Mais le service des dames, comme celui des rois, est plein de tribulations, de désenchantements et de secrètes douleurs. Nous avons entendu le poëte gémir de la contrainte, de l’anxiété, des humiliations qui tourmentent l’hôte assidu des cours : les plaintes que lui arrachent ses infortunes amoureuses sont beaucoup plus violentes. Dans mes études sur les Quinze Joies de mariage et sur l’Évangile des Quenouilles, j’ai mis en lumière ce fait bizarre, qu’il y eut en France, au quinzième siècle, une réaction impitoyable contre les femmes, qui s’exprima, non-seulement par des ouvrages en prose et en vers, par des pamphlets et des traités railleurs, mais par une persécution matérielle, par des procès et des bûchers, dont le plus fameux dévora Jeanne d’Arc. Les Stances du mariage semblent une dernière expédition de cette farouche croisade : le dépit, la haine, le ressentiment, animent Desportes d’une véritable éloquence. Les mots, les expressions ne lui coûtent pas : il rime vingt-cinq strophes d’une haleine, sa fureur coule à pleins bords ; et ses gracieuses ennemies jouaient de malheur, car le poëte n’a jamais écrit d’un plus beau style, n’a jamais montré une verve plus ardente, ne s’est jamais mieux soutenu. Dès la première strophe, ses vers roulent comme un flot qui doit tout emporter :

De toutes les fureurs dont nous sommes pressés,
De tout ce que les cieux ardemment courroucés
Peuvent darder sur nous de tonnerre et d’orage,
D’angoisses, de langueurs, de meurtre ensanglanté,
De soucis, de travaux, de faim, de pauvreté,
Rien n’approche en rigueur la loi de mariage.

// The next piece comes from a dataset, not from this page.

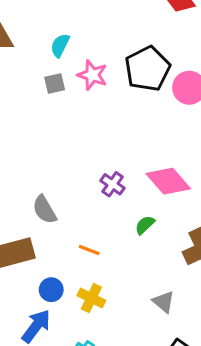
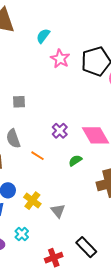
gray square: (55, 83) -> (19, 102), moved
orange line: (89, 250) -> (37, 156), moved
gray triangle: (164, 302) -> (58, 211), moved

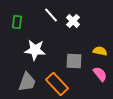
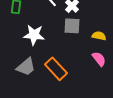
gray square: (74, 61) -> (72, 26), moved
gray trapezoid: (27, 82) -> (26, 67), turned 30

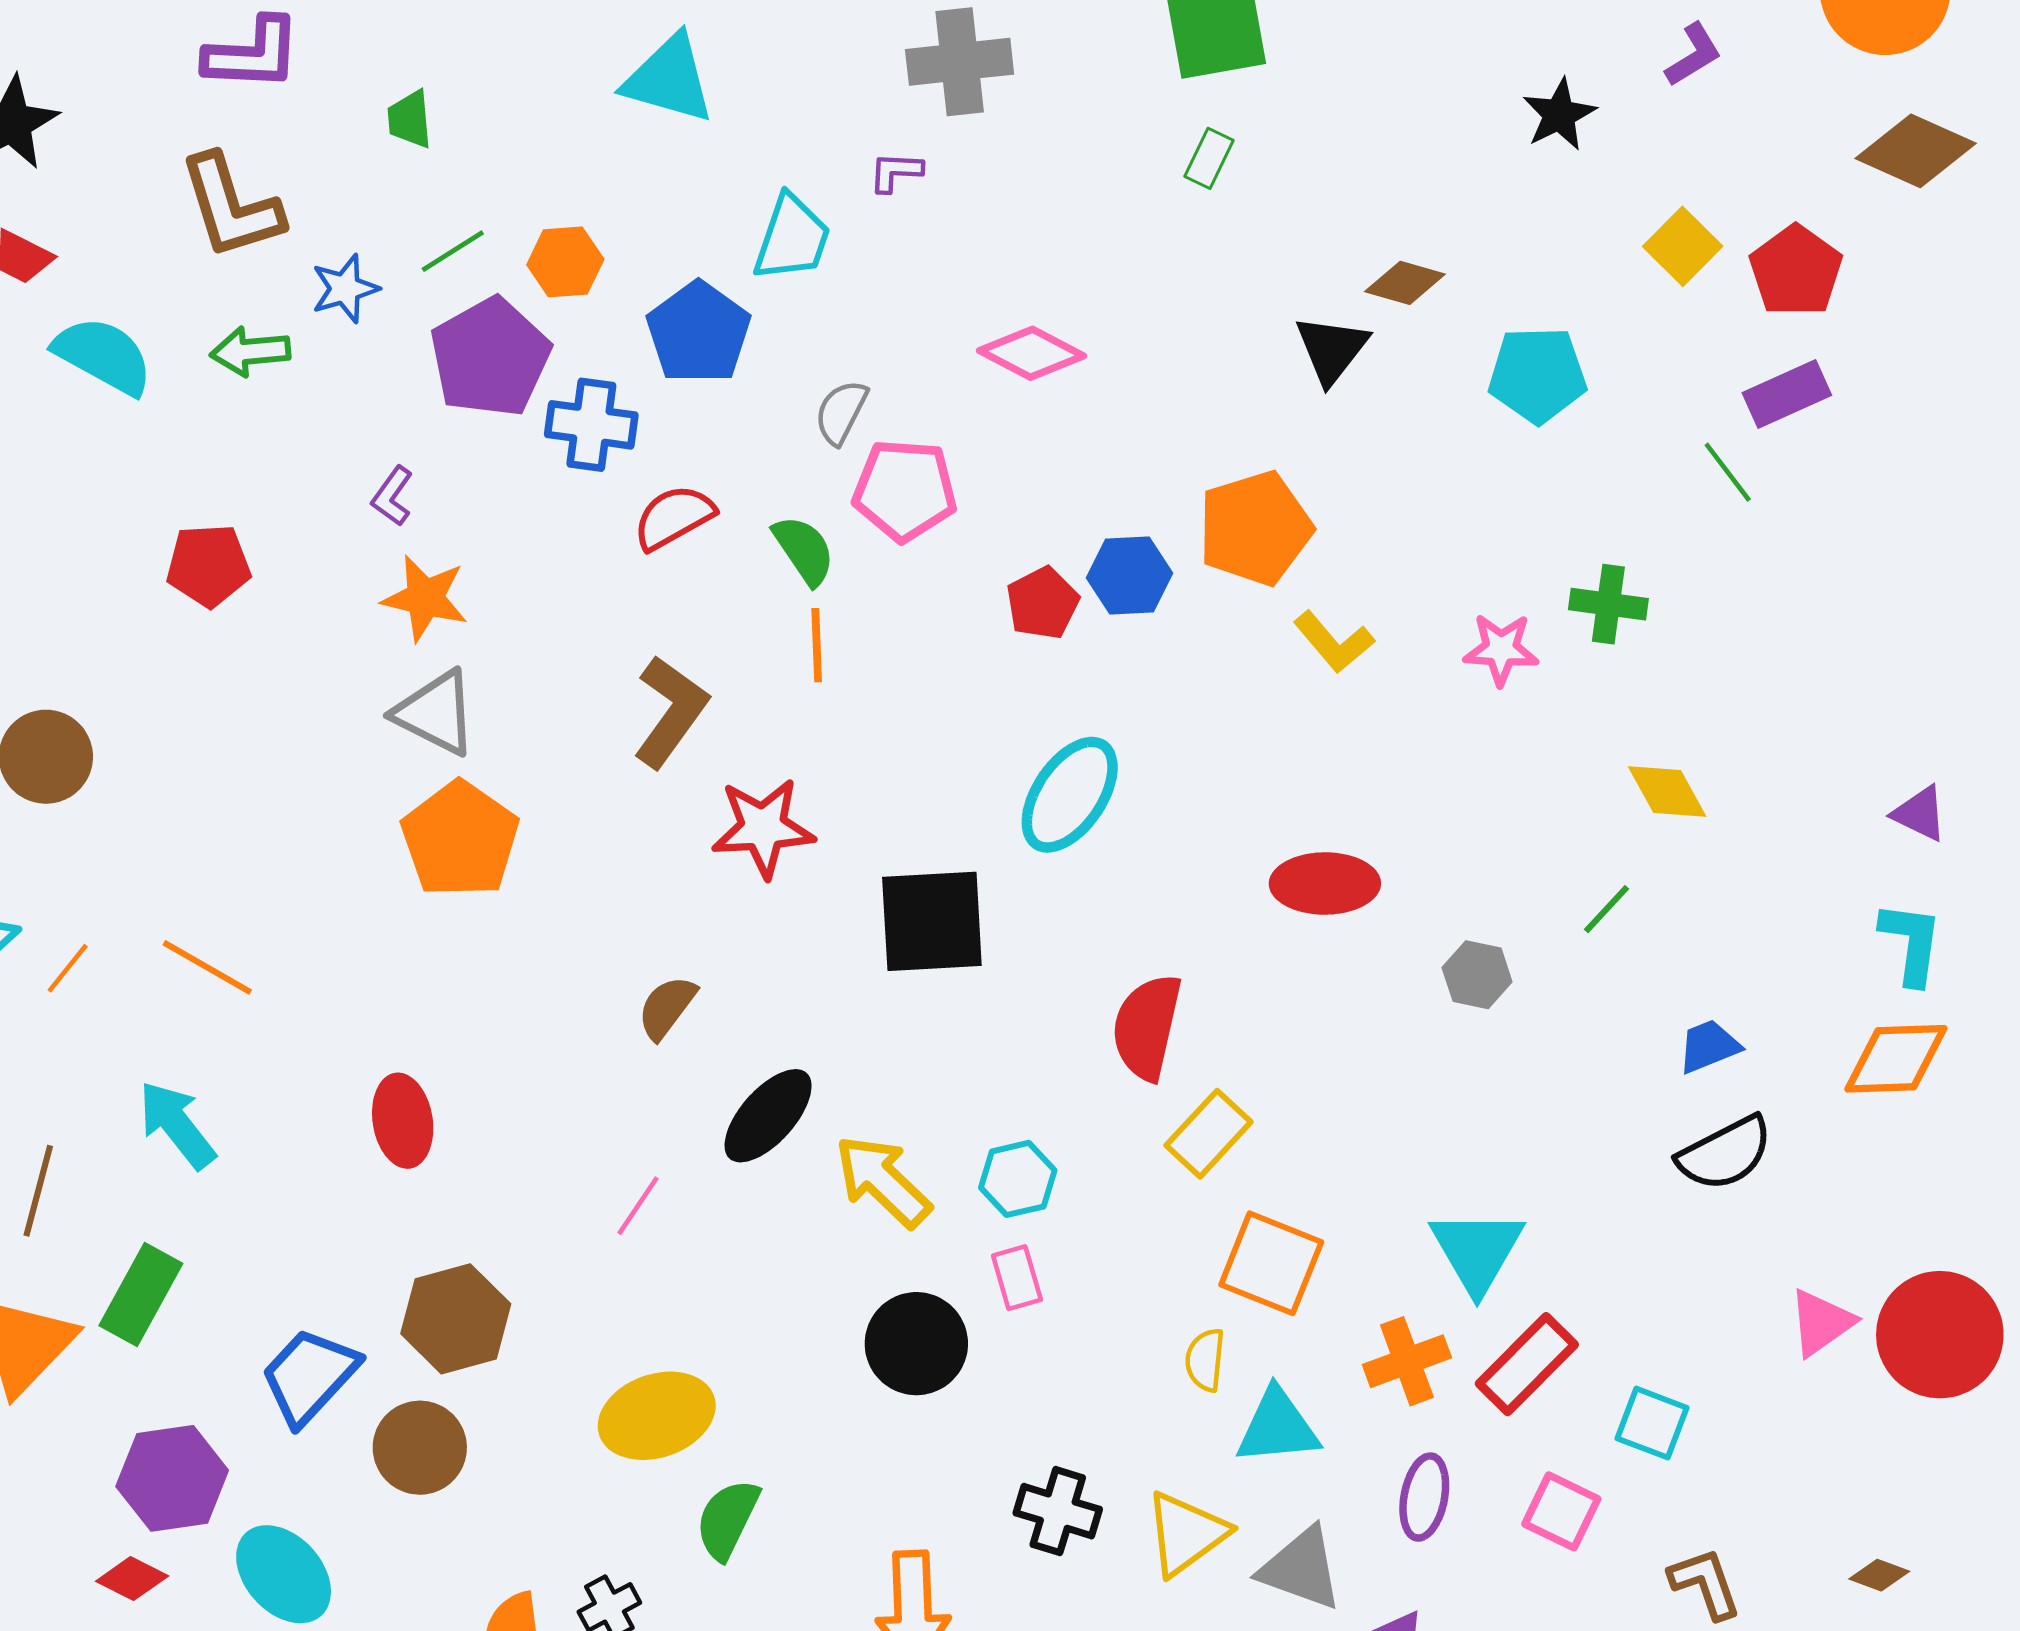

Dure et sauvage loi, nos plaisirs meurtrissant,
Qui, fertile, a produit un hydre renaissant
De mépris, de chagrin, de rancune et d’envie,
Du repos des humains l’inhumaine poison,
Des corps et des esprits la cruelle prison,
La source des malheurs, le fiel de notre vie.

On dit que Jupiter ayant, pour son péché,
Sur le dos d’un rocher Prométhée attaché,
Qui servoit de pâture à l’aigle insatiable,
Ne se contenta pas de tant de cruauté,
Mais voulut, pour montrer qu’il étoit dépité,
Rendre le genre humain de tout point misérable.